Back in March 2020, we all said – what is two weeks lockdown for the greater good? It’s close to a year now, and it is no overstatement to say that things have panned out a little differently. It is as though the months have passed by with a whoosh before you could grab them by the tail. However, amid all the suffering, personal loss, and economic impact, the world has by and large shown itself to be resilient.
People have found new ways to conduct business. With face-to-face interaction no longer an option or at least severely limited, real-time interaction platforms such as Zoom really took off early into the lockdown. This was only to be expected. But as the months have gone by, new and specialized innovations have started clamoring to be made.
The traditional world of real-time applications revolves around a few uses cases:
a. Meetings and conferences
b. Online classrooms
d. Office presence
Almost every RTC offering in the market could fit into one of the above use cases, or a combination thereof. All of these are somewhat generic, with a few common features – real-time audio/video, a chat channel, a content sharing mechanism, a shared whiteboard etc. The difference lies in how well the features are done and how the application prioritizes them.
During the lockdown, many industries that had not particularly felt the need for such solutions previously started using them in the absence of physical presence. As they did, the demand for highly custom RTC applications started being felt. The medical world, the manufacturing industry, the world of podcasts, started feeling the need for extreme verticalization to enable efficient running of their operations remotely. AR/VR integration, support for very low frequencies, new workflows and many other features have come to be heard as the months have gone by.

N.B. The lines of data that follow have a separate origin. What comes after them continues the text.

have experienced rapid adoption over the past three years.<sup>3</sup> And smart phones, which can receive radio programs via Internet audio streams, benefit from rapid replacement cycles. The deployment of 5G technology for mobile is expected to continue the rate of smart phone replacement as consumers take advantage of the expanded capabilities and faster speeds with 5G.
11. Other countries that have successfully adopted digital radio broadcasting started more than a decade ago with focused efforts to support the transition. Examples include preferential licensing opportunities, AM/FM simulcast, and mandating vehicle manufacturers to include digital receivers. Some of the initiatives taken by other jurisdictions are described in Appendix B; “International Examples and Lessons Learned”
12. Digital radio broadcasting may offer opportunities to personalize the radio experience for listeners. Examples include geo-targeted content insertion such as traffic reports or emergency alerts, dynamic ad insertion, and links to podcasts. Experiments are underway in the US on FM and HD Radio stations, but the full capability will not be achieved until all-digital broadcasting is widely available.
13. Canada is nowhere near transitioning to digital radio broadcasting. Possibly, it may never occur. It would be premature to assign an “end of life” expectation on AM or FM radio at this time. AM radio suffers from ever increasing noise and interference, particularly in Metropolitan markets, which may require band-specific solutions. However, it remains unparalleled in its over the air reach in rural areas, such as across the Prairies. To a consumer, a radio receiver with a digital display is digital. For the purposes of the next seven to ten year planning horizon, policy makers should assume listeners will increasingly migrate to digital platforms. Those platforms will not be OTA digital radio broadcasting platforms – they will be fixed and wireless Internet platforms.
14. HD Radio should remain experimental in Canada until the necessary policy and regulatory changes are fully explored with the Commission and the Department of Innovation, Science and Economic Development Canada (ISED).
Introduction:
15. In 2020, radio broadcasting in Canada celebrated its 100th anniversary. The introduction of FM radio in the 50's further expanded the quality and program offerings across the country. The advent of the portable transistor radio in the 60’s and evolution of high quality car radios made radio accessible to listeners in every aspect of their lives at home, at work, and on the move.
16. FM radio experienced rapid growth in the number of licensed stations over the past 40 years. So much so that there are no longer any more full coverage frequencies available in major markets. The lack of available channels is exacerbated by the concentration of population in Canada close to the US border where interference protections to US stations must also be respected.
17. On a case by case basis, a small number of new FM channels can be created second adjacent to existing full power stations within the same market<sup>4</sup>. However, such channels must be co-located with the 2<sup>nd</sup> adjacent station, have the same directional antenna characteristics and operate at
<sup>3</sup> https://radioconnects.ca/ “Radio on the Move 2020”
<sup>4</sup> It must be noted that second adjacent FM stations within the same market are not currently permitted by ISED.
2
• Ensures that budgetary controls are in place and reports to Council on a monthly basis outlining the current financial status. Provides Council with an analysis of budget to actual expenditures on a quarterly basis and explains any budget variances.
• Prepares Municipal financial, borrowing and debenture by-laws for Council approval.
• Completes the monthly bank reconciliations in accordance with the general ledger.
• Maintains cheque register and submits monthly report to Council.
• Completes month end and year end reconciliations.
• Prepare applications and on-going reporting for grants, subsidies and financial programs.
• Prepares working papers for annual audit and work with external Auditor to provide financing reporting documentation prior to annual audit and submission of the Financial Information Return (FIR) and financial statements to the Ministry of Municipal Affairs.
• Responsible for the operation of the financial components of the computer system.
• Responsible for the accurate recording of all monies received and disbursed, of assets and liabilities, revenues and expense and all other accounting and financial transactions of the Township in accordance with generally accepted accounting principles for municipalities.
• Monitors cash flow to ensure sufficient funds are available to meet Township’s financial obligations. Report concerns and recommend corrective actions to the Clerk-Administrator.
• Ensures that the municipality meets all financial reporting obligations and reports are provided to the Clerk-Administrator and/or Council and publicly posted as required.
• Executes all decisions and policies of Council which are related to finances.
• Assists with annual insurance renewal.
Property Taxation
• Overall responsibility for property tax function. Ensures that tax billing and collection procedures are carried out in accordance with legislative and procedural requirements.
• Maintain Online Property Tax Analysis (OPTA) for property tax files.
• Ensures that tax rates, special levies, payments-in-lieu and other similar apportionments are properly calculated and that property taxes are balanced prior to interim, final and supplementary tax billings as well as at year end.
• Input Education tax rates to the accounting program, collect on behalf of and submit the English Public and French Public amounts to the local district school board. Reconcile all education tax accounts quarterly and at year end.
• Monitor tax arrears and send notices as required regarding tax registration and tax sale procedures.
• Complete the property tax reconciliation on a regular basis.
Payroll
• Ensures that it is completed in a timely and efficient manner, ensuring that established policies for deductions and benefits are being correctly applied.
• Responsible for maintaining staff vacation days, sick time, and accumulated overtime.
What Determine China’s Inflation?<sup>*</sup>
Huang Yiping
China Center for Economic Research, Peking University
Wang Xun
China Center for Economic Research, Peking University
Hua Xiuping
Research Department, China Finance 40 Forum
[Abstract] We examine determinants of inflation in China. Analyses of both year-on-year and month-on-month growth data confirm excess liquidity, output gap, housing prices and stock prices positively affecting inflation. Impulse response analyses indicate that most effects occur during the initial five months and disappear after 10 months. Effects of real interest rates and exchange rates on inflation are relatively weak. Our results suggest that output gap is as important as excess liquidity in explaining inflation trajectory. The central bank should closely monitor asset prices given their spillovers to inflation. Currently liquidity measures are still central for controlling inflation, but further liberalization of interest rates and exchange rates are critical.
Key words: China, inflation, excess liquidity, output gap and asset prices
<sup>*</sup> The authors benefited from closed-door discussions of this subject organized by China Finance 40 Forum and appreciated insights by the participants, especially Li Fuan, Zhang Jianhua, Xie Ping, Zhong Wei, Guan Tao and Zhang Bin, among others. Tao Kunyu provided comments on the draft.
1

This spells exciting times for that part of the tech world that are into WebRTC and related technologies. With the democratization of RTC, it is now possible for a skilled and passionate team to build amazing new products built wit precision and finesse for one industry. The WebRTC stack itself is open source, and can be modified to achieve, for instance, ultra low latency, better voice optimization, frequency cutoffs etc. for various use cases. This is not easy, of course, and there is a technological skill barrier to entry – but it is possible. And as for the applications themselves, a skilled team can build an awesome application using their choice of tech stack – MERN, LAMP, MEVN or any other stable stack.
There is the small matter of a media server that is called for in many use cases. The running cost of the established ones is inhibitive in many cases, especially for startups. However, that problem is likely to be surmounted soon as well, with open source media servers coming up. Intel’s OWT is an example, on top of which a specialist team can build their own flavor media server. Again, not every RTC company will have the technical prowess or even desire to go in this direction – and moreover, a media server is more than just source code. But that is a topic for another day.
The virtues of working from home have been realized – even as the world opens up, there is no doubt that we will continue to see adoption of technology to better conduct businesses remotely.